Web Page Scrape Block | Scout

The Web Page Scrape block enables users to scrape the content of a web page by making HTTP requests through the Browserless API. This block is useful for extracting HTML content while excluding specified elements, allowing users to dynamically interact with web pages and extract necessary information.

Configuration (Required)

URL to which the request will be made

codeRequired

The URL specifies the web page to be scraped. Ensure the URL is valid and accessible to successfully retrieve the content. This input supports Jinja templating for dynamic content.

Exclude Selectors

code

A comma-separated list of classes, ids, or tags to exclude from the scraped content. Use this to remove unwanted elements from the HTML output. This input supports Jinja templating for dynamic content.

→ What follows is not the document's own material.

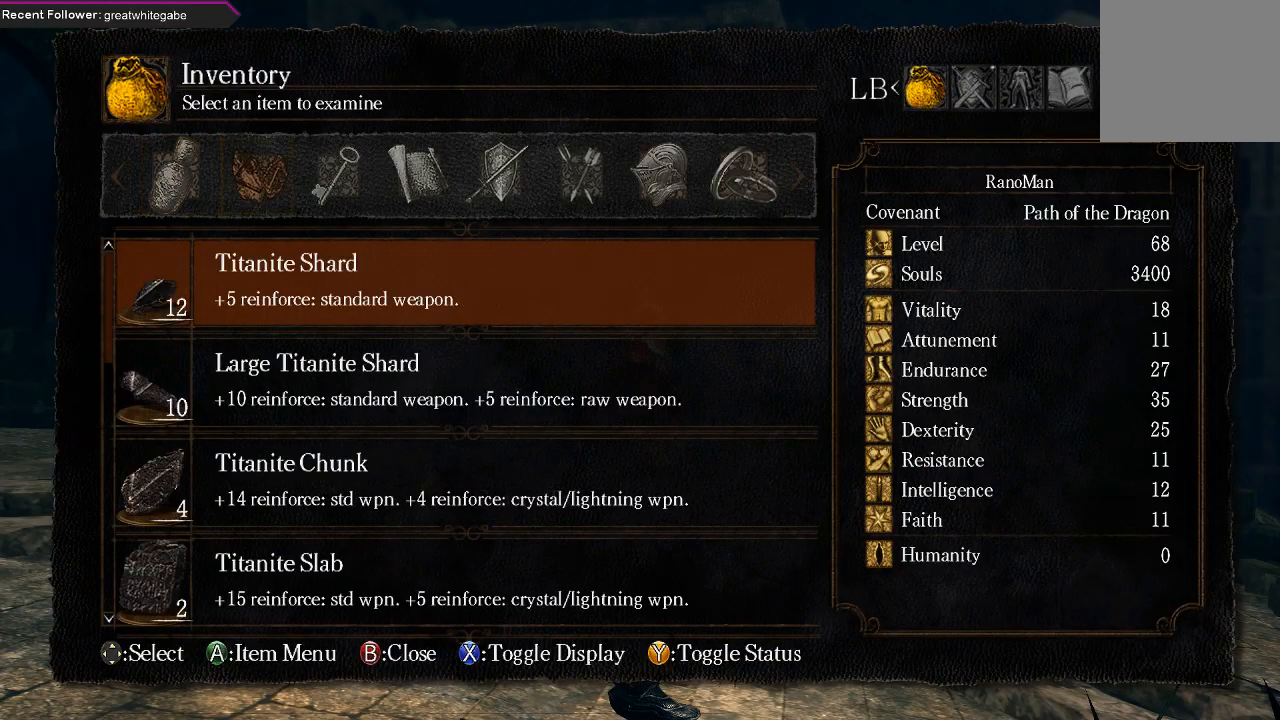
{"dt_ms": 500, "buttons": [], "left_stick": "center", "right_stick": "center", "events": [[333, "DPAD_LEFT", "down"], [433, "DPAD_LEFT", "up"]]}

See Workflow Logic & State > State Management for details on using dynamic variables in this block.

Outputs

The block outputs the HTML content of the web page after excluding specified selectors. This allows for further processing and integration within the workflow.

Usage Context

Use this block to scrape web pages and extract HTML content. Ensure that the URL is correctly specified and that any selectors to be excluded are accurately listed.

Best Practices

Verify the URL is accessible and correct: Ensure the URL is valid to avoid errors during the scraping process.
Use Jinja templating to dynamically construct URLs and exclude selectors: This allows for flexible and dynamic scraping operations.
Ensure the BROWSERLESS_API_KEY is configured in the environment: This is necessary for the block to function correctly.